"Benim sadık yarim kara topraktır."
Buket Uzuner'in tabiat dörtlemesinin ikinci kitabı olan 'Toprak' için kullanılabilecek en güzel cümle sanırım bu Aşık Veysel dizesi olur.
Serinin ilk kitabını okuduysanız bu kitabı da tahmin etmekte zorlanmayacaksınız diye düşünüyorum: ortak kahramanların varlığı, süregelen toplumsal sorunlara dikkat çekilmesi ve yine 'Uyumsuz' gazeteci Defne Kaman'ın kaybolmasıyla başlayıp her kahramanı, hem kendi hayatıyla hem de tabiatın sessiz çığlığıyla yüzleşmeye zorlaması bakımından 'Su' kitabıyla aynı planlamaya sahip diyebilirim.

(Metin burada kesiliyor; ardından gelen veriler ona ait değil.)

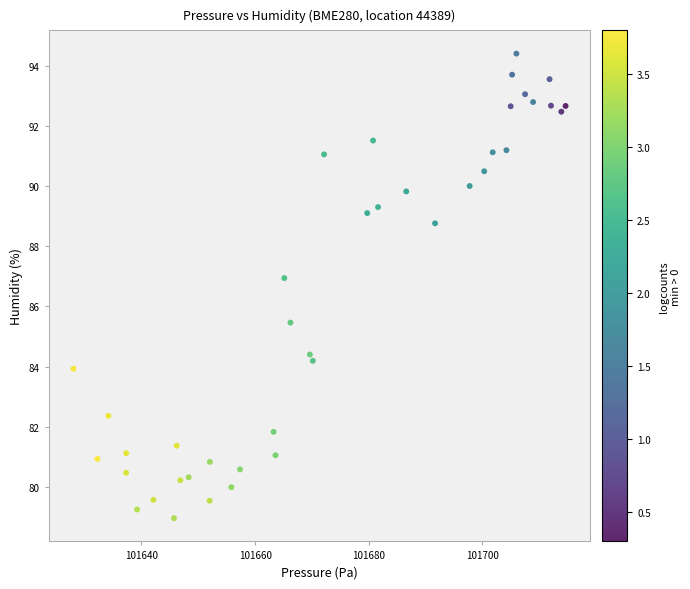

What is the range of X values (max minus min)?

86.6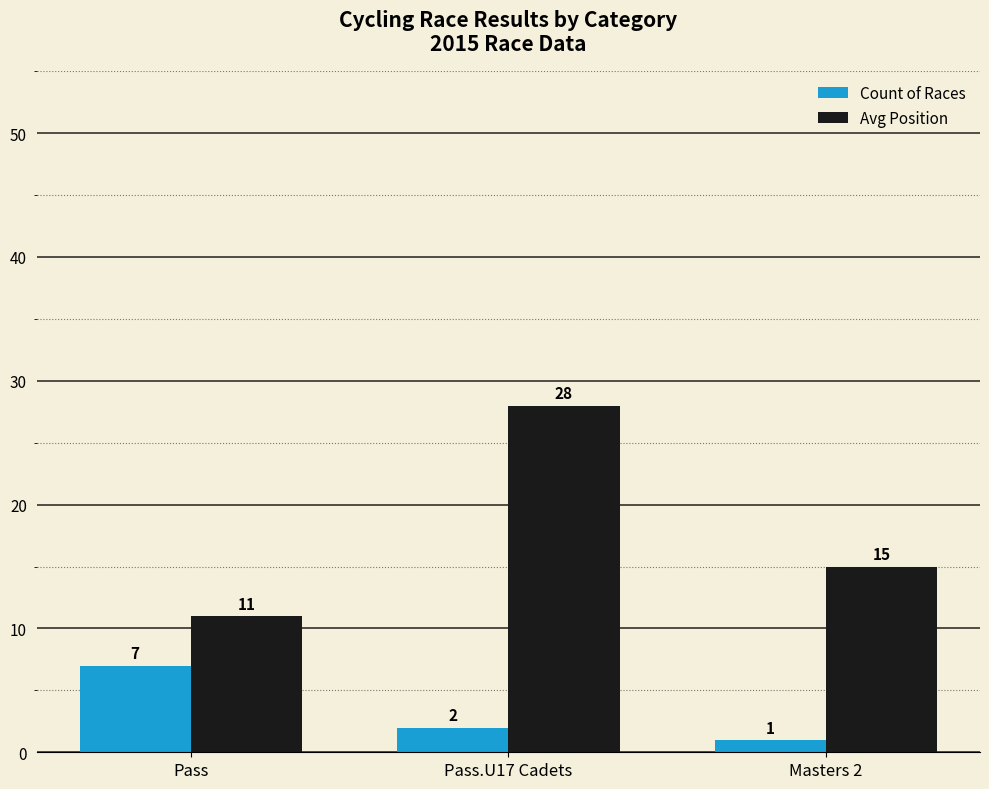

Which series has the largest total across all categories?

Avg Position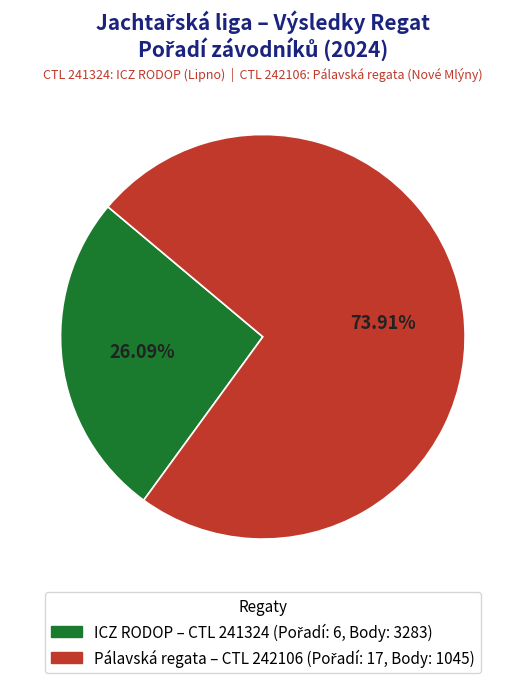

Is there a majority slice in this chart?

Yes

Yine karakter isimleri özel olarak seçilmiş (Karaca, Güneş Aytan, Muhtar Körağaoğlu...) ve bu isimlerden yola çıkılarak kadim Türk geleneklerine, Hitit ve Hatti medeniyetlerine, şamanlığa, efsane, masal ve destanlara göndermeler yapılmış.
Bir önceki kitapta bulunan 'su' / 'yunus' bağlantısı bu kitapta 'toprak' / 'geyik' arasında karşımıza çıkıyor. Bu paroladan yola çıkarak; yasak avlanma, insan dışındaki canlıların yaşam hakkına saygı duymama, tarihi eser kaçakçılığı, kadınların ve farklı olanların karşılaştığı önyargılar, aile sevgisi eksikliği, tabiata yapılan saygısızlık... gibi pek çok toplumsal konu ele alınıyor.
Yazarın, ortaya çıkarırken ciddi araştırma yaptığı çok açık olan tabiat dörtlemesinin doğaya, doğa ve hayvan katliamına, geçmişimizden kopuşumuza dikkat çekmek adına önemli kitaplar olduğunu düşünüyorum. Sürükleyici bir dille, polisiye roman tadında olması da ayrıca her okura hitap edebilecek düzeyde.